Robust Safety Monitoring and Synergistic Operation Planning Between Time- and Energy-Efficient Movements of High-Speed Trains Based on MPC

• Published in: IEEE access Vol. 6; pp. 17377 - 17390
• Main Authors: Zhou, Yonghua, Tao, Xin
• Format: Journal Article
• Language: English
• Published: Piscataway IEEE 01.01.2018; The Institute of Electrical and Electronics Engineers, Inc. (IEEE)
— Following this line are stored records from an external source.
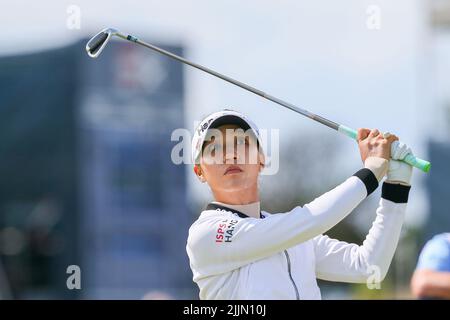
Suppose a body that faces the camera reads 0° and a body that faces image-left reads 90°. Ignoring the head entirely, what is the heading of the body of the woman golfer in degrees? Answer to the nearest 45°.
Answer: approximately 315°

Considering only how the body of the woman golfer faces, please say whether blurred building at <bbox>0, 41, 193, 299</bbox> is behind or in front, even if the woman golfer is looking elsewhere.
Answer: behind

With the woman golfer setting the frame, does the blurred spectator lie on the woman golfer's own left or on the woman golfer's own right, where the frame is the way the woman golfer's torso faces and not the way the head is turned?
on the woman golfer's own left
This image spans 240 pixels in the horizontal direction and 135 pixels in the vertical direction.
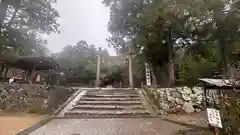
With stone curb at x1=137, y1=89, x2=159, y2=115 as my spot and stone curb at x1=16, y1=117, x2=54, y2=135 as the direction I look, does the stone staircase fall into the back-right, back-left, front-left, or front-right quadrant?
front-right

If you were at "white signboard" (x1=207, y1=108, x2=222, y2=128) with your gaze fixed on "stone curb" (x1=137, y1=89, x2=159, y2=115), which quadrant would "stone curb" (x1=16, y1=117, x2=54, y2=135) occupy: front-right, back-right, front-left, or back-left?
front-left

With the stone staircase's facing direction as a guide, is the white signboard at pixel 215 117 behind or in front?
in front

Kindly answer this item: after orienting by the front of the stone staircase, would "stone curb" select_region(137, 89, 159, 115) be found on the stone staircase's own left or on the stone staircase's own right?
on the stone staircase's own left

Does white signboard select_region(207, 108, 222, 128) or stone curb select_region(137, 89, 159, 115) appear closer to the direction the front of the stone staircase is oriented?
the white signboard

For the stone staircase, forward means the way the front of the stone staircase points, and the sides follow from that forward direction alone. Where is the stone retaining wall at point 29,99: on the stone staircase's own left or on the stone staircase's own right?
on the stone staircase's own right

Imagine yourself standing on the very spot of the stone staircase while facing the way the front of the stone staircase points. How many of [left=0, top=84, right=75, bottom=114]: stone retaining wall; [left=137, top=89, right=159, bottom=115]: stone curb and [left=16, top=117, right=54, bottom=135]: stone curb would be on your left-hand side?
1

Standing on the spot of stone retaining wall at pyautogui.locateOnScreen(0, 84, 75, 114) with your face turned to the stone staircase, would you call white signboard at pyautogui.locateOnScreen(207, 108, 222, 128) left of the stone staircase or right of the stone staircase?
right

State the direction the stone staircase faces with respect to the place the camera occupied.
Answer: facing the viewer

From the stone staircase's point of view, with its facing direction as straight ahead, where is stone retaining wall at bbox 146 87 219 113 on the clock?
The stone retaining wall is roughly at 9 o'clock from the stone staircase.

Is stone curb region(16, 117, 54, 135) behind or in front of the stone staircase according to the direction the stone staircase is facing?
in front

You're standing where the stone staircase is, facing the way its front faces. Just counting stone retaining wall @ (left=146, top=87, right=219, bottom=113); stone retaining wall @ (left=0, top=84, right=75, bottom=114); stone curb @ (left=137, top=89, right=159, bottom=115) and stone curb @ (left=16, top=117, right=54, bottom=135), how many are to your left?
2
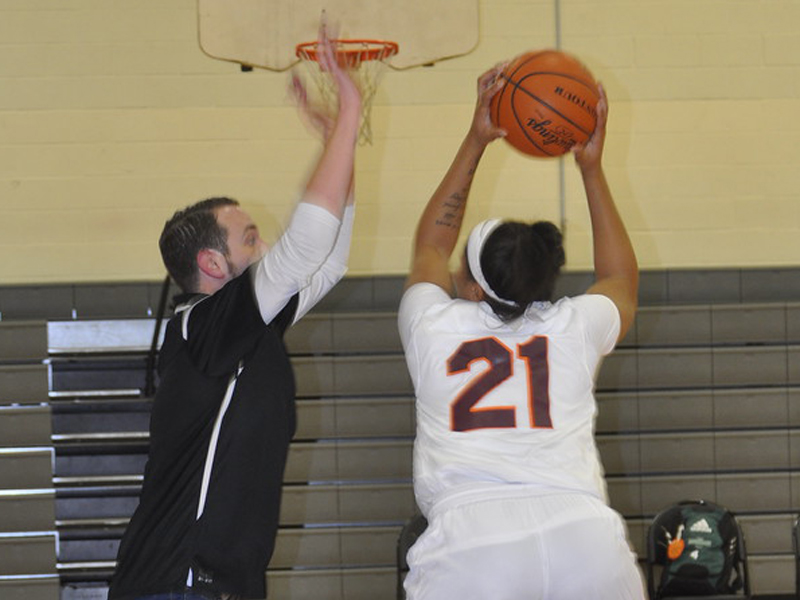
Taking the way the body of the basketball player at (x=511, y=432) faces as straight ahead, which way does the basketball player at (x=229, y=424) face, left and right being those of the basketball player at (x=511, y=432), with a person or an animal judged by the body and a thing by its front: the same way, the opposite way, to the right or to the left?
to the right

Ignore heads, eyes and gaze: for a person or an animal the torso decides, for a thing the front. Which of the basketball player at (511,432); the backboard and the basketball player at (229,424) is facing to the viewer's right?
the basketball player at (229,424)

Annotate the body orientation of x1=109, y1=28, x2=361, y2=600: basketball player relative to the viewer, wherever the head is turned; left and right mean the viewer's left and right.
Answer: facing to the right of the viewer

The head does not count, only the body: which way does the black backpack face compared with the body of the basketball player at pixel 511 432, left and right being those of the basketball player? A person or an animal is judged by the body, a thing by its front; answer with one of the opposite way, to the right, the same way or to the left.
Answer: the opposite way

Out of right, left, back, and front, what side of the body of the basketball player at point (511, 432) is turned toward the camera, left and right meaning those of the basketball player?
back

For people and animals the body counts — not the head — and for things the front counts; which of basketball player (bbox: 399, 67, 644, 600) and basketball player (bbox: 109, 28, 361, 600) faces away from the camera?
basketball player (bbox: 399, 67, 644, 600)

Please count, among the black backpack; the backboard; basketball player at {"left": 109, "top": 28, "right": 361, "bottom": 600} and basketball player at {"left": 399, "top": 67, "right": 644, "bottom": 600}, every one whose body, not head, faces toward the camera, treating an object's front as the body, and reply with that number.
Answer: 2

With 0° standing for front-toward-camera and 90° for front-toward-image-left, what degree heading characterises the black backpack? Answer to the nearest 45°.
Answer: approximately 0°

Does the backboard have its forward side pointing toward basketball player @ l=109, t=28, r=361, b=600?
yes

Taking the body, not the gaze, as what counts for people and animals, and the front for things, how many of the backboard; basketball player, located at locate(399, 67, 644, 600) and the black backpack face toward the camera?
2

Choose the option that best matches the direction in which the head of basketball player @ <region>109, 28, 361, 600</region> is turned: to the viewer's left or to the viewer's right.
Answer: to the viewer's right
• Subjects: Algorithms; automatic driving; Deceleration; Energy efficiency; energy saving; High speed rail; high-speed railway network; Junctions; Monitoring; network flow synergy; Numerical prediction; Planning; Prediction models; Predictive control; Predictive models; predictive rescheduling; Rail transportation; Real time operation; Rescheduling; Robustness (mathematics); Safety; Safety monitoring; Traffic safety; Trains
• ISSN: 2169-3536; 2169-3536
• DOI: 10.1109/ACCESS.2018.2815643

When disturbances occur during high-speed train operations, real-time conflict prediction and operation re-planning play a critical role in guaranteeing the safety and efficiency of networked railway traffic. This paper attempts to propose a methodology to synergistically deal with the three critical aspects, i.e., safety monitoring, conflict resolution, and energy-efficient planning under the mechanism of model predictive control (MPC). A non-analytical rule-based high-level train movement model is employed to predict train movements and find out potential operation conflicts. It describes dynamic speed feedback adjustments under the precondition of keeping appropriate safety distances between trains. Conflict detection is implemented considering variation ranges of accelerations and decelerations to keep appropriate robustness. A predictive train rescheduling model is proposed incorporating the MPC mechanism and the non-analytical prediction model. After conflict prediction and resolution, the energy-efficient problems are formulated for overtaken trains toward junctions in a railway network. The corresponding solution algorithm is developed, taking into account the confinements of time-efficient movements of overtaking trains on energy-efficient movements of overtaken trains. Accordingly, operation synergies between overtaking and overtaken trains toward the junctions in a railway network can be achieved. An implementation algorithm is proposed, which holistically deals with robust safety monitoring and synergistic operation planning of high-speed trains in the prediction horizon, employing the train movement prediction model. Numerical experiments demonstrate the efficiency of the proposed methodology for train synergistic safe and efficient operations.